§ SELECTED PASSAGE

· · · · ·

Perhaps these charts, more than anything else we’ve written and analyze here, can help put into focus what we mean when we say that when there are a dozen different prices for things, there is effectively no price for these things. If you were a cancer patient and needed one of these drugs to treat your disease, which price do you hope the PBM exposes you to and what sort of assurances would you want to ensure that you’re price wasn’t high so someone else’s could be low?

How is it that a drug like abiraterone can be sold by Mark Cuban for less than 50 cents, while a PBM in the commercial market is selling it for $50 more? Even if we multiplied the Cuban price by four to get closer to the ballpark pharmacy acquisition costs and costs to dispense of around $2 per pill, over the course of a year, one patient’s therapy could come at an $72,000 premium versus what a sober, aligned marketplace is already yielding.

How is it that a drug like lenalidomide can have be purchased by pharmacies for around $460 per capsule, but Medicaid and Medicare programs are being charged around $630 for the same product? What justification is there for an annualized markup of over $46,000? What exactly is the “special” service that necessitates such a premium? Maybe instead of looking at PBM specialty designations as some title of esteem for the drug itself, we should be looking at it through the lens of the entity conveying the title in the first place. Maybe it’s not that the drug is uniquely special, but that the profit opportunity is.

We are all doomed

So now for the part where we sound like a broken record (repeating a point we’ve made before but with just new evidence around it) — why would our expectations regarding any of these pricing dynamics reviewed today be any different? If you’ve been following 46brooklyn’s work for any length of time, how is the story today different from the story we launched with on imatinib mesylate, or our Copaxone report, or our Tecfidera report, or any of the countless pieces we’ve put together on the irrational and disconnected nature of U.S. drug pricing? Today’s story is different only in the details, but the overall theme is the same (lower prices are not incentivized and so lower prices are not recognized). When Civica launches the lowest price version of abiraterone by all objective drug pricing benchmarks into the market, why do they struggle to make sales? When Mark Cuban does the same with albendazole, why is the outcome also a rejection from the legacy drug channel as a whole?

The outcomes of taking 4% of overall generic drug spending (i.e., Medicare lenalidomide in 2023) and directing it to a select few pharmacies seem obvious to us — enrichment for a select few and pharmacy headwinds and closures for many.

Some will shrug and call it a sign of the times for pharmacy. We call it something else: a market with fundamental flaws that no amount of "efficiency" hand-waving can explain.

Efficient? What's efficient about turning a $90 drug into a $12,000 drug (abiraterone)? Secret bids and secret prices benefit the plans — really? And even, granting that, even if we've stumbled onto cherry after cherry until an orchard grew around us, one fact remains: nobody can explain how this price discrimination actually works. Who picks the winners and losers? Why is it cancer drugs like abiraterone, imatinib or lenalidomide that get inflated most?

Picture the welcome letter: "Congratulations — you have prostate cancer. You've been selected to cross-subsidize a stranger's cholesterol pills so they’ll be cheaper. America thanks you for your service. (Void if you know the secret handshake at Civica or Cost Plus Drugs.)"

Nobody signs up for that. Nobody could. Is an ERISA plan knowingly taking a worse price so someone else gets a better one? That's the story we're asked to believe — and it raises more questions than it answers (and we suspect not one that any plan will agree to answer in the affirmative).

No. Here's what's actually happening: until we decide what we want drug pricing to do, the people holding the pricing secrets will make it do what they want.

Based upon the cherries we’ve found, are we sure that's what we want?

· · · · ·

§ SUPPLIED MATERIAL
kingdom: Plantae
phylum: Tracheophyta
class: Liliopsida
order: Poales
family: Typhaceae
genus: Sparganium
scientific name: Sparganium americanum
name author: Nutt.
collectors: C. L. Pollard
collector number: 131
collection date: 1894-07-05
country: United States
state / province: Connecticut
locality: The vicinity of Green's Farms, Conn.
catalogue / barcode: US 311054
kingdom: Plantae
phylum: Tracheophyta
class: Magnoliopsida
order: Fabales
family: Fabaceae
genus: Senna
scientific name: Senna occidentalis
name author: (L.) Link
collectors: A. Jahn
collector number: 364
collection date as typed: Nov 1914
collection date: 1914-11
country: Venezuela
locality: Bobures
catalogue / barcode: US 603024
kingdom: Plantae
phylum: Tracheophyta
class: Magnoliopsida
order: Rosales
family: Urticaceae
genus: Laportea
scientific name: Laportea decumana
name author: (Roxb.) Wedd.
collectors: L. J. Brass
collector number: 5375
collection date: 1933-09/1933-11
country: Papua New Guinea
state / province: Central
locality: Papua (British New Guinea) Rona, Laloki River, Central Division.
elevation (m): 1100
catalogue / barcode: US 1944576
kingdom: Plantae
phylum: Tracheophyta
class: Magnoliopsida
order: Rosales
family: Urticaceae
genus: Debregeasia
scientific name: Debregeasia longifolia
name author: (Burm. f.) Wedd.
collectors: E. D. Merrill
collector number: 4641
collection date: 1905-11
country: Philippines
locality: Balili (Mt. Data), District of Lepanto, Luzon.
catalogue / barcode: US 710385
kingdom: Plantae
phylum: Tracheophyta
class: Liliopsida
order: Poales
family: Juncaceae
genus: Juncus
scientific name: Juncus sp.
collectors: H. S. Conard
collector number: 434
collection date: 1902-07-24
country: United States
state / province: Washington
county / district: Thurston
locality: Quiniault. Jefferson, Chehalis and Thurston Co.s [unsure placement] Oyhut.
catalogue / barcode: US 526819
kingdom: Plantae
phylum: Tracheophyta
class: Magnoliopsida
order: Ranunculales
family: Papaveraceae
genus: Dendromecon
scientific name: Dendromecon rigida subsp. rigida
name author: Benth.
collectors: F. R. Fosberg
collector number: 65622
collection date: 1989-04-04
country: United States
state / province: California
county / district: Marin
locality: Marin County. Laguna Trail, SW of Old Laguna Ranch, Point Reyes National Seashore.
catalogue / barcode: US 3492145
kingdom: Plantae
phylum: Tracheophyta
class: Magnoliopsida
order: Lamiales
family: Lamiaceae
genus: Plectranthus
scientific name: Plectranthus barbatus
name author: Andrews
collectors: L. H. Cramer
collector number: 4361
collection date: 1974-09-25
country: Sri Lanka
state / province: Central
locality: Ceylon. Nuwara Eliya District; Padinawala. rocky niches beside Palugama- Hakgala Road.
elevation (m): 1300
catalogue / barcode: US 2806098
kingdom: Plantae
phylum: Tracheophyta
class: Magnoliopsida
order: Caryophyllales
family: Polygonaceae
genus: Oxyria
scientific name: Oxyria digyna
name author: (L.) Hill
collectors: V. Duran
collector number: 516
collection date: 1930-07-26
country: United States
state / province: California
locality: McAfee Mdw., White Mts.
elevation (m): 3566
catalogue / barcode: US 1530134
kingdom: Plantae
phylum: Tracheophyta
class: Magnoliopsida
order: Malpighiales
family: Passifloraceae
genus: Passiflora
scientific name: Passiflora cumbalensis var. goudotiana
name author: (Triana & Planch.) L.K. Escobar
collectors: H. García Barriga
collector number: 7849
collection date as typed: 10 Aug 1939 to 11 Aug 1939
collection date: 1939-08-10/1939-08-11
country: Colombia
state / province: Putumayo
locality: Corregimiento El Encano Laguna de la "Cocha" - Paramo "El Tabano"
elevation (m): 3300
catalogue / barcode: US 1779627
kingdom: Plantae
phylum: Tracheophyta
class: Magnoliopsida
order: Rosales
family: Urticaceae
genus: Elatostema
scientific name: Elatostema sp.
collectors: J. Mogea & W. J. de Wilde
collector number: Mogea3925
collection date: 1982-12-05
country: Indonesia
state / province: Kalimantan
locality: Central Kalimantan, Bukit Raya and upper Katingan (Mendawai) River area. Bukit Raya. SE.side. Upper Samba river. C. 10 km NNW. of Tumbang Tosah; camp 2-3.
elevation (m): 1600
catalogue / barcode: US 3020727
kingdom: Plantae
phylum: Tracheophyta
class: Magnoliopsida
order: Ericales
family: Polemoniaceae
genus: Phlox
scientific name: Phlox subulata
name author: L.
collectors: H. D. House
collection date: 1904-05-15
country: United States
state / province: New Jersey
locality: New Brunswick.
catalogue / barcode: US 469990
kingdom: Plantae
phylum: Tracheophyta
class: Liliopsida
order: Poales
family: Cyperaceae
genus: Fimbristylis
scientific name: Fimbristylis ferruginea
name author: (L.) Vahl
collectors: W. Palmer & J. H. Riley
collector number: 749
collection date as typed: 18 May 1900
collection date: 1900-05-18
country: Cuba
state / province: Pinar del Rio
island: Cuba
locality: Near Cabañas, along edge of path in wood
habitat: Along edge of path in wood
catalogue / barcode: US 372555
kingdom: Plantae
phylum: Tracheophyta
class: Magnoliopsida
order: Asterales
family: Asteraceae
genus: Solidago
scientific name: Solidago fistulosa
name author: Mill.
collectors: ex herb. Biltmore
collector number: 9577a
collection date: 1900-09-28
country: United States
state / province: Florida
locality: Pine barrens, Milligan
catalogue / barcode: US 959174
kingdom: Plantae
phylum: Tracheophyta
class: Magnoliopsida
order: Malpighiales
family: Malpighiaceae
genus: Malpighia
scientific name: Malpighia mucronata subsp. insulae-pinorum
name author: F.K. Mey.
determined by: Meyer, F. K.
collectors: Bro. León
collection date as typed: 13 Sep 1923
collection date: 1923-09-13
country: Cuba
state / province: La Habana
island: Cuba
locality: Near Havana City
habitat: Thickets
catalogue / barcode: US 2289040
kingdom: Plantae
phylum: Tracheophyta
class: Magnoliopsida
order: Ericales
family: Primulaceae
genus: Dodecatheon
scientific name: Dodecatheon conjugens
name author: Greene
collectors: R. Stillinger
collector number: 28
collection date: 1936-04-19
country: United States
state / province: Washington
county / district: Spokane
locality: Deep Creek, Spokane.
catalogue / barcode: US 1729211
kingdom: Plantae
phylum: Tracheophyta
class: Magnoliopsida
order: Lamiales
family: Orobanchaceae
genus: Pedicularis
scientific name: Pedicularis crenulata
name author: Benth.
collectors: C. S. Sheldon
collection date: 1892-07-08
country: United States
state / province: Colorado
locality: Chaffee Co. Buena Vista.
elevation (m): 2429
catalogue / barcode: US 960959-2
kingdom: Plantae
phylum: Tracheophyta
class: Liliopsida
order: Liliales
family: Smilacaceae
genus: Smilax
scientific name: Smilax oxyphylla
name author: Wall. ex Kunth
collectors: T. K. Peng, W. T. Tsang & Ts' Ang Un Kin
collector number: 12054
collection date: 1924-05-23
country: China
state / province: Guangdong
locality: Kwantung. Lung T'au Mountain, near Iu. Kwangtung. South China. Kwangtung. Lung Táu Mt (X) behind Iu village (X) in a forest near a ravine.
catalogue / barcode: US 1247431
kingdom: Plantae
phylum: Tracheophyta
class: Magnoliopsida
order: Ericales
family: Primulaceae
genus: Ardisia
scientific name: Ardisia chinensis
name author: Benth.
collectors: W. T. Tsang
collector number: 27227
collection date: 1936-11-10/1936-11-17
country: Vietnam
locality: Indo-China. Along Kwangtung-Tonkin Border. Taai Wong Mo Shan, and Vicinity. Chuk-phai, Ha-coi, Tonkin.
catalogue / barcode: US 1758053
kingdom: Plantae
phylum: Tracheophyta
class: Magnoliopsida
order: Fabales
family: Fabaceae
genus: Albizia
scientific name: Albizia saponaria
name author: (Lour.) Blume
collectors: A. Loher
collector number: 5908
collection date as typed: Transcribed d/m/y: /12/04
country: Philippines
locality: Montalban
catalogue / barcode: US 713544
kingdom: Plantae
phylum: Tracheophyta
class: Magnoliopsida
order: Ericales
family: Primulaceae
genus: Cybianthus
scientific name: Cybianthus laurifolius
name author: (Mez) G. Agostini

· · · · ·

§ ACTIVITY 1
Turn the paragraph of the drug pricing text that begins "How is it that a drug like lenalidomide" into a short bulleted list that keeps its main facts.
§ ACTIVITY 2
Answer these questions using the drug pricing text:
(a) For how little can Mark Cuban sell abiraterone?
(b) What share of overall generic drug spending did Medicare lenalidomide represent in 2023?
(c) Which drug did Mark Cuban launch that was rejected by the legacy drug channel as a whole?
The lines after the drug pricing text are separate material and have no connection to it.

§ WRITTEN SOLUTION 1
- Pharmacies buy lenalidomide for around $460 per capsule.
- Medicaid and Medicare programs are charged around $630 for the same product.
- This adds up to an annualized markup of over $46,000, and the text asks what "special" service could justify such a premium.
- It proposes viewing PBM specialty designations through the lens of the entity that grants them, since the profit opportunity, rather than the drug, may be what is special.

§ WRITTEN SOLUTION 2
(a) Less than 50 cents.
(b) 4%.
(c) Albendazole.